Smart Systems, Inc. | Understanding AI in 2026: Beyond the LLM Paradigm, or What’s Actually Required for Progress

Understanding AI in 2026: Beyond the LLM Paradigm, or What’s Actually Required for Progress

Published: January 23, 2026 Created: January 23, 2026

by Nick Potkalitsky

The Pre-training Paradox: Knowledge vs. Intelligence

Pre-training on internet text delivered the current generation of AI systems, but this approach faces fundamental limits that no amount of scaling will overcome. The problem isn’t simply running out of data, though that constraint is real. The deeper issue is understanding what pre-training actually accomplishes and what it prevents.

Karpathy describes a sobering reality check from working with actual training datasets at frontier labs. When you examine a random document from the pre-training corpus, it’s not the thoughtful Wall Street Journal article you might imagine. “It’s total garbage,” he says. “It’s some like stock tickers, symbols, it’s a huge amount of slop and garbage from like all the corners of the internet.”

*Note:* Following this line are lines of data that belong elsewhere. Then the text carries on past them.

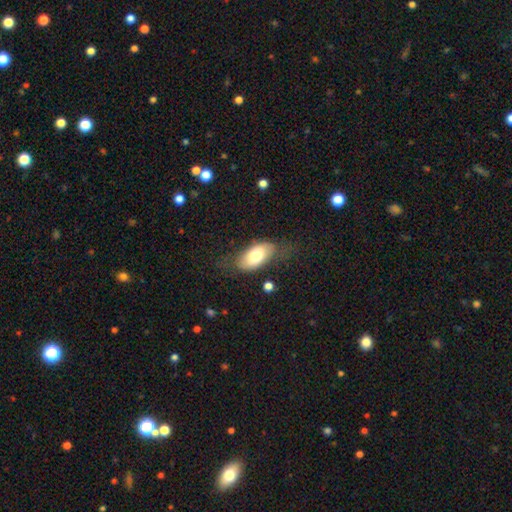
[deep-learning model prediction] Smooth or featured? Predicted: smooth (p=0.72). How rounded? Predicted: in between (p=0.92). Merging? Predicted: none (p=0.62).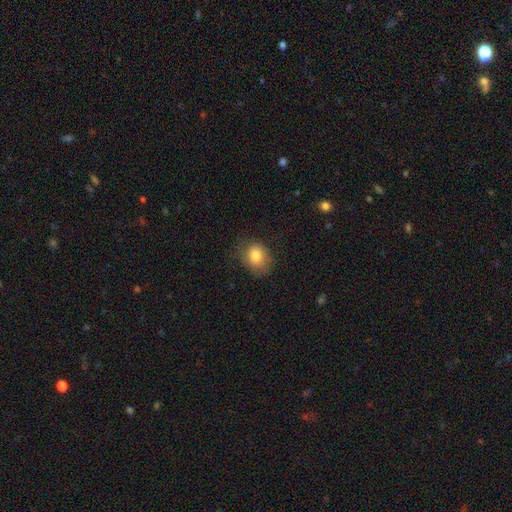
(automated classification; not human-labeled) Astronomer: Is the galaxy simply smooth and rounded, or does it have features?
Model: smooth — 81%.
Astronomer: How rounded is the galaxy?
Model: round — 54% (runner-up: in between, 46%).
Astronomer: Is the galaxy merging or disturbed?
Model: none — 67%.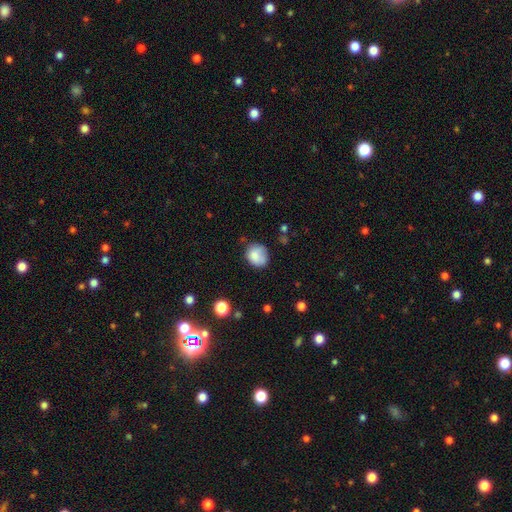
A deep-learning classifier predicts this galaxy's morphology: A smooth galaxy with no disk features (78%) that is round (64%).

Vote fractions:
- Smooth or featured? smooth: 78% / featured or disk: 12% / star or artifact: 9%
- How rounded? round: 64% / in between: 36% / cigar-shaped: 1%
- Merging? none: 56% / minor disturbance: 28% / major disturbance: 11% / merger: 5%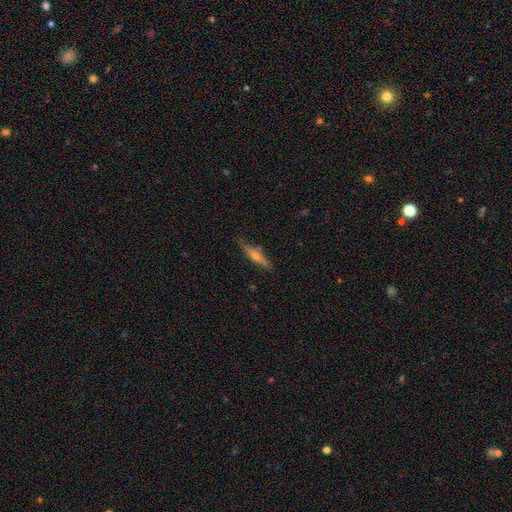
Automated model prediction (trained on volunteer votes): Overall: featured or disk (63%; smooth 31%). Edge-on disk: yes (95%). Edge-on bulge: rounded (89%). Merging: none (81%).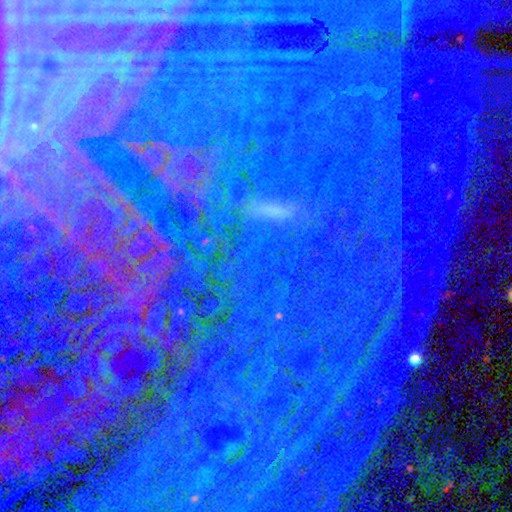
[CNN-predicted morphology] type=star or artifact (81%).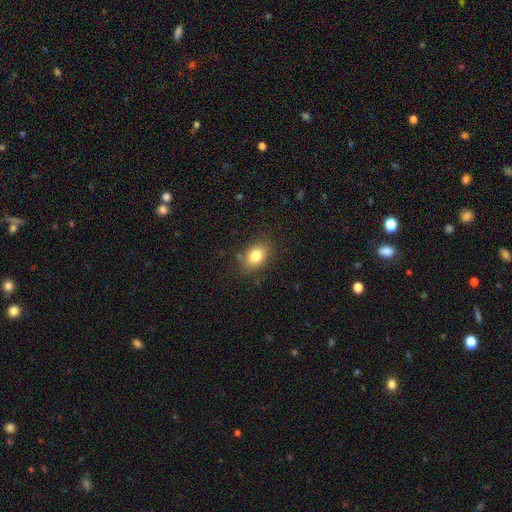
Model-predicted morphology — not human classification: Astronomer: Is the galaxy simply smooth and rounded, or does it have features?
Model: smooth — 81%.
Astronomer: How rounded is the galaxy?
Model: in between — 75%.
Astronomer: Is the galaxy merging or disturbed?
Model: none — 81%.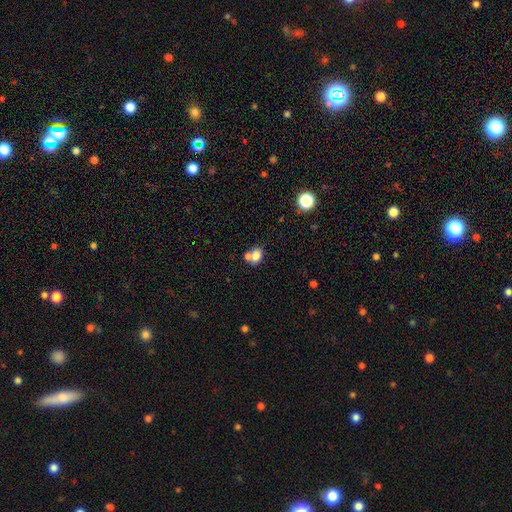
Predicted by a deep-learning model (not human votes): smooth-or-featured: smooth: 77% | featured or disk: 12% | star or artifact: 11%
  how-rounded: in between: 57% | round: 41% | cigar-shaped: 1%
  merging: merger: 45% | none: 41% | minor disturbance: 10% | major disturbance: 4%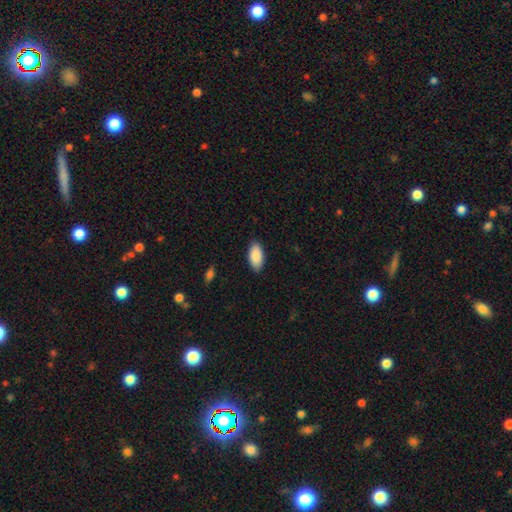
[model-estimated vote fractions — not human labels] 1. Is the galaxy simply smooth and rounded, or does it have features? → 90% smooth, 6% star or artifact, 4% featured or disk.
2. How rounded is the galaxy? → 93% in between, 5% cigar-shaped, 2% round.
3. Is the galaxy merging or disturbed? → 87% none, 10% minor disturbance, 2% major disturbance, 1% merger.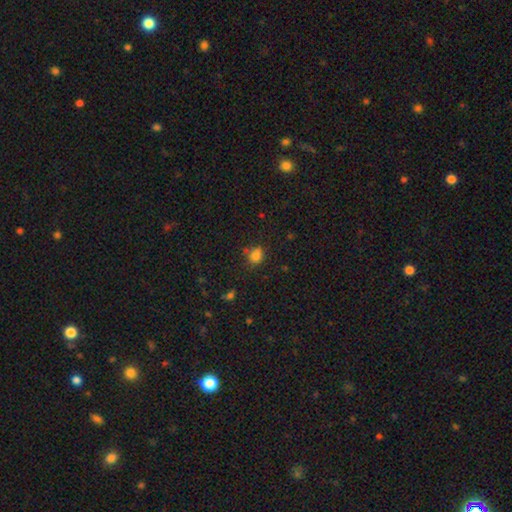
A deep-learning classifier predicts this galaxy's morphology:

This creates a fundamental tension. Because internet data is so noisy, labs build ever-larger models to compress signal from noise. But most of that compression effort goes into memorization rather than developing intelligence. As Karpathy puts it: “Most of that compression is memory work instead of cognitive work. But what we really want is the cognitive part, delete the memory.”

Pre-training does two unrelated things simultaneously. First, it accumulates knowledge (facts, patterns, typical responses). Second, it develops intelligence (the ability to recognize patterns, perform in-context learning, execute algorithms). The knowledge component might actually be holding back the intelligence component, training models to rely on memorized patterns rather than flexible reasoning.

Sutskever frames the core difficulty: pre-training is “very difficult to reason about because it’s so hard to understand the manner in which the model relies on pre-training data.” When a model makes a mistake, is it because the relevant pattern wasn’t sufficiently represented in training? Or because the model failed to generalize? Or because it’s relying on memorization when it should be reasoning? These questions have no clear answers.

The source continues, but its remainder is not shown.